■ Task brief: Please reproduce the lines of the listing below verbatim, from its first line up to and including the line containing "déplacerons gratuitement chez".

(Collected data)
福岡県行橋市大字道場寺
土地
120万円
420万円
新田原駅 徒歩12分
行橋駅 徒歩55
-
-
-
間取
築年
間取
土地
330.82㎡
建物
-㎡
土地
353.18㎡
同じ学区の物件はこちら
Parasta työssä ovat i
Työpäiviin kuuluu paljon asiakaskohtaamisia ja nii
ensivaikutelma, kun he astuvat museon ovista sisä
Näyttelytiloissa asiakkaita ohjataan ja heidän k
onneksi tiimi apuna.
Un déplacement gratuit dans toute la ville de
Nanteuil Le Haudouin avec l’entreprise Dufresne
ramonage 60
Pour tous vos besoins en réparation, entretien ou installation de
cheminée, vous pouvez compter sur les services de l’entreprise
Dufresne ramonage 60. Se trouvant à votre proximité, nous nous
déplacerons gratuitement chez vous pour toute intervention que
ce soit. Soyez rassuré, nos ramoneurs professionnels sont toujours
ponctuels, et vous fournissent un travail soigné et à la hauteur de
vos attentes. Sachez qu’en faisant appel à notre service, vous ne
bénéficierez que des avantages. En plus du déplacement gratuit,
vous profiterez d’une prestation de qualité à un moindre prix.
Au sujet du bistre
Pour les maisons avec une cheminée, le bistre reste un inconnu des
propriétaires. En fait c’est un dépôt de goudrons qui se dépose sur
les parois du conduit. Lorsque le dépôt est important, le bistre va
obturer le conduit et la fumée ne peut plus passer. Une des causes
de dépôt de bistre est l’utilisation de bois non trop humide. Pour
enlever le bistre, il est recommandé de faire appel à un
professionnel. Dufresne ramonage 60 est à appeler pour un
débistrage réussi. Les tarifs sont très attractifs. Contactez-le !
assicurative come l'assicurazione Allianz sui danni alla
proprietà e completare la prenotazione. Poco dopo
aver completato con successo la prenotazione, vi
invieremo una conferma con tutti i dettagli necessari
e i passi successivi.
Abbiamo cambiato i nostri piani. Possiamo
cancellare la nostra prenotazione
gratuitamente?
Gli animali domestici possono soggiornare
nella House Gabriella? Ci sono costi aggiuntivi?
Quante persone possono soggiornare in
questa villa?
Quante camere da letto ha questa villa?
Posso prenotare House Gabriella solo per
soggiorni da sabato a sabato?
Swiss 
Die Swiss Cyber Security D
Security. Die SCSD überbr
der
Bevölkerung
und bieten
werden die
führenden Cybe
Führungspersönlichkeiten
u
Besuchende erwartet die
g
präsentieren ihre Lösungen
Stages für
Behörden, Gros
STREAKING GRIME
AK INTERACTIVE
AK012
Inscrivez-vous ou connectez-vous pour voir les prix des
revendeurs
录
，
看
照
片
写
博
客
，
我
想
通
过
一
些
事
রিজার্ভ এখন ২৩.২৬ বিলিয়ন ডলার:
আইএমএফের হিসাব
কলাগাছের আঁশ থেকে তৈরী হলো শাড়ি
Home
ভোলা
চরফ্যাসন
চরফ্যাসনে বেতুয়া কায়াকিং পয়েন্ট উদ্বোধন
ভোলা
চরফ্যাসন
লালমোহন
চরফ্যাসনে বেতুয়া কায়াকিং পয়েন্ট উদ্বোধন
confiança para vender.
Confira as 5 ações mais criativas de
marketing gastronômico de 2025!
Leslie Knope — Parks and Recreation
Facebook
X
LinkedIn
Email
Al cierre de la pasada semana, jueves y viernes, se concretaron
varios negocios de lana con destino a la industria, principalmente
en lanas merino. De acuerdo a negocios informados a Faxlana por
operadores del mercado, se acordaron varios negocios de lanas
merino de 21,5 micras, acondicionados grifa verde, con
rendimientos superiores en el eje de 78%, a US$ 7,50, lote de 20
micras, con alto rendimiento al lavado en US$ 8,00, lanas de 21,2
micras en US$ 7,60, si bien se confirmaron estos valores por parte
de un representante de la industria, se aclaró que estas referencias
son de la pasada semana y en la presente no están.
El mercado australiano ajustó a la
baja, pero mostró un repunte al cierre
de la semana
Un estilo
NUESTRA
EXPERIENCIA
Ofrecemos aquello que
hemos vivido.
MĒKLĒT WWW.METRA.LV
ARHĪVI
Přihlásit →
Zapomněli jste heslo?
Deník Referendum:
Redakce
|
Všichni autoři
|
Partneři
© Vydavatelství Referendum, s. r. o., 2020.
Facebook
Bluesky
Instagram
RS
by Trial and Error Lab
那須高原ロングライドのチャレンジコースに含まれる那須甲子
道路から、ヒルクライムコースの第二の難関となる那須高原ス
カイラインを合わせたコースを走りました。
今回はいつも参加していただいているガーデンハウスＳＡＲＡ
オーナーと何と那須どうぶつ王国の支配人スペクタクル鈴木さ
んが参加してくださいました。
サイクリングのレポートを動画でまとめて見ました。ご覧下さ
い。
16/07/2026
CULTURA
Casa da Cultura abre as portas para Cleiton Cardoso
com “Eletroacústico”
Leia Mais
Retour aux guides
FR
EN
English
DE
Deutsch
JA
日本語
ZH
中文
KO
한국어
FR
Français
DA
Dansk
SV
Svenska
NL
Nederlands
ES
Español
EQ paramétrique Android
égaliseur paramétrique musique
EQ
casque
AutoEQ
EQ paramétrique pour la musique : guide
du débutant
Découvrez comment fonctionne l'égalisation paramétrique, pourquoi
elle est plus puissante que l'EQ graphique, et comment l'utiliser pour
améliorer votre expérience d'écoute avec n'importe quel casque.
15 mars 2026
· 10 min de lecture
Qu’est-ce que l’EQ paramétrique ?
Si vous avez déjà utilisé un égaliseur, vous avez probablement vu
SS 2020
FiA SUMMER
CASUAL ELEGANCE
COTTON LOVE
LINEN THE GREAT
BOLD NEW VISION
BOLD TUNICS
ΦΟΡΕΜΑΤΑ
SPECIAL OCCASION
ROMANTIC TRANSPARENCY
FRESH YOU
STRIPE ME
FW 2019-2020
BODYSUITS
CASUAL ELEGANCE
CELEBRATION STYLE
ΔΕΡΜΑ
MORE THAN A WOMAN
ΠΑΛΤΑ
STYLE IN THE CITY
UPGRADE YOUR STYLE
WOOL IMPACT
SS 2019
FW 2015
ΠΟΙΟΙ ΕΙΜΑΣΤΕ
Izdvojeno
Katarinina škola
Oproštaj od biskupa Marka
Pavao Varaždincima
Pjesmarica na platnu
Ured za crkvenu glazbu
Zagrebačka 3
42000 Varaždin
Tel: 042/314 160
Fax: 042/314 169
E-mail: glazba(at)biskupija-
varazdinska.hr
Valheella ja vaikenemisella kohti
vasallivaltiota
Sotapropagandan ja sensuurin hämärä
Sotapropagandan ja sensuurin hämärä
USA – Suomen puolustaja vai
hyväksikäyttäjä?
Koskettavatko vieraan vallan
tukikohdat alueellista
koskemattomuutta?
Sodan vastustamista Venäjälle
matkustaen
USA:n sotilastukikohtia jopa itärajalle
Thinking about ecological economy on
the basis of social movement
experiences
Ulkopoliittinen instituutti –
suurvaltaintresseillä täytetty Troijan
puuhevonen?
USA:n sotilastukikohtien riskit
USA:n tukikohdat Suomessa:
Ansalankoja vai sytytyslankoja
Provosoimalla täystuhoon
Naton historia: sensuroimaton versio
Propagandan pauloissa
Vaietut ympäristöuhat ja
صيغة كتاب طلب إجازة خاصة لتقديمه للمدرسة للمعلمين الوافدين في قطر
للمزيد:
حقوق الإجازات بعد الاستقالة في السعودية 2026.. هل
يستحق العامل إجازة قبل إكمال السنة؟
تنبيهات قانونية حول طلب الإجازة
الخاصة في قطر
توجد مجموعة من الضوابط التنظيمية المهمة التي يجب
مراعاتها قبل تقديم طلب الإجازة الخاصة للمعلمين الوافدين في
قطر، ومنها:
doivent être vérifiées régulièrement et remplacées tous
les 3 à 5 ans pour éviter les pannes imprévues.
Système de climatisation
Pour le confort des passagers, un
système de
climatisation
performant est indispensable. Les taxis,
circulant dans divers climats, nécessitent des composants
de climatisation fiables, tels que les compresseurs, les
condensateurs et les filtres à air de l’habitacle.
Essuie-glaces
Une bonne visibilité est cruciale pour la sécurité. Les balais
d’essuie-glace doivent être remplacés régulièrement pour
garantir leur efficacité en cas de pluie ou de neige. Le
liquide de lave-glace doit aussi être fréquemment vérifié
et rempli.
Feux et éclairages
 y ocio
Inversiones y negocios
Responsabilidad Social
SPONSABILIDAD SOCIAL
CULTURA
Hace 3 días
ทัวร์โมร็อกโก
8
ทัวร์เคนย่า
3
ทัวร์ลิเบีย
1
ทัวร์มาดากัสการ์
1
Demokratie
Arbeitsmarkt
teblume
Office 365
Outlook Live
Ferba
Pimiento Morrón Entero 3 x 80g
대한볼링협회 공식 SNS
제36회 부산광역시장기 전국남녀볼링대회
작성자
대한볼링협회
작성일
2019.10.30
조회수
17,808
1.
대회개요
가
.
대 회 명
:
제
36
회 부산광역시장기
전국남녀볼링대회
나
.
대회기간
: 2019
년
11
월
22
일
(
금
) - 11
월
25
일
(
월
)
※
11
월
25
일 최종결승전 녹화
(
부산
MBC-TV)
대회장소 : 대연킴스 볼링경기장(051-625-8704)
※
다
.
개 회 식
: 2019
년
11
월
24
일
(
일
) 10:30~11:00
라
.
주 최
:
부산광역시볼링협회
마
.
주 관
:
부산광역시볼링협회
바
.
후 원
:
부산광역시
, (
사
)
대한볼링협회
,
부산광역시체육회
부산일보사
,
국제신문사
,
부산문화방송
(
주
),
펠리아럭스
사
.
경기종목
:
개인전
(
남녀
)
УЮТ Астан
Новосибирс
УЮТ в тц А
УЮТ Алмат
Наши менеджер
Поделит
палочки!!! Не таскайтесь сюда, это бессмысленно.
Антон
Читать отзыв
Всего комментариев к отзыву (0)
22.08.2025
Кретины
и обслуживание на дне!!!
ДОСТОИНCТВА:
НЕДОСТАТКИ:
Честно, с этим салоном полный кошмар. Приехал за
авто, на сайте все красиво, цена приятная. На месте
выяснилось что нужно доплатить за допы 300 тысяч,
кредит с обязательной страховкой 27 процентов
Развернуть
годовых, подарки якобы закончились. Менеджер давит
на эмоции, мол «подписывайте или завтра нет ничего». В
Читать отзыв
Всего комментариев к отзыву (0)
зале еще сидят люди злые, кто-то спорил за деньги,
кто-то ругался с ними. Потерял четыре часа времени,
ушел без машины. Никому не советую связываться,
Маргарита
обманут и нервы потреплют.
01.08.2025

■ Written reply:
福岡県行橋市大字道場寺
土地
120万円
420万円
新田原駅 徒歩12分
行橋駅 徒歩55
-
-
-
間取
築年
間取
土地
330.82㎡
建物
-㎡
土地
353.18㎡
同じ学区の物件はこちら
Parasta työssä ovat i
Työpäiviin kuuluu paljon asiakaskohtaamisia ja nii
ensivaikutelma, kun he astuvat museon ovista sisä
Näyttelytiloissa asiakkaita ohjataan ja heidän k
onneksi tiimi apuna.
Un déplacement gratuit dans toute la ville de
Nanteuil Le Haudouin avec l’entreprise Dufresne
ramonage 60
Pour tous vos besoins en réparation, entretien ou installation de
cheminée, vous pouvez compter sur les services de l’entreprise
Dufresne ramonage 60. Se trouvant à votre proximité, nous nous
déplacerons gratuitement chez vous pour toute intervention que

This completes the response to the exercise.